I thought that 1. was kind of a cute example in which to use datalog (although I did not take this approach in the actual project which is to be open sourced soon).

If you have your IR in SSA form, it is easy enough to express as a table. Each statement becomes an entry in the tables corresponding to the different kinds of statements.

What about the ordering of statements in a block? Actually, The ordering of the IR assignments within a basic block is a bit of a red herring IMO. It is an unfortunate side effect of needing to serialize the thing, or of using vector/list data structures. The dataflow within a block is really more graph-like than it is sequence-like. You do need to explicitly thread effects as values though if you do this. This is what is done in the paper.

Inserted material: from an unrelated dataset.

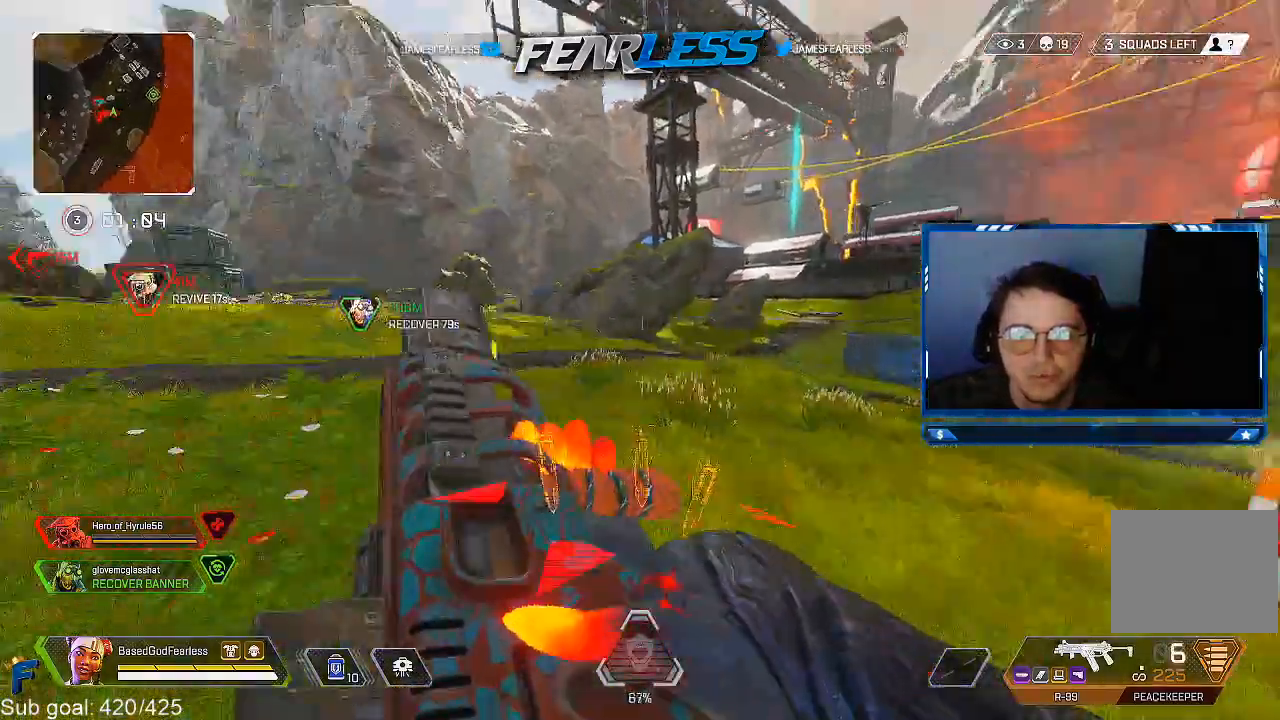
{"dt_ms": 500, "buttons": [], "left_stick": "up-left", "right_stick": "center", "events": [[17, "R3", "down"], [167, "L3", "up"], [250, "left_stick", "up"], [283, "R3", "up"], [333, "L2", "down"], [433, "L2", "up"], [433, "left_stick", "up-left"]]}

Filling the initial database looks a bit like writing LLVM IR. The . of datalog is a bit like a statement ending ;. You have to specify what block every statement is in with an explicit column in the statement table rather than declaring it at the top of the block like in LLVM IR.

Patterns can be specified as datalog clauses which fill out tables of every possible match. This is not a recursive query, so you could implement this in bog standard sql too if you’d like. You can dump all the matches as the entries of these tables and then ship them off to the constraint solver.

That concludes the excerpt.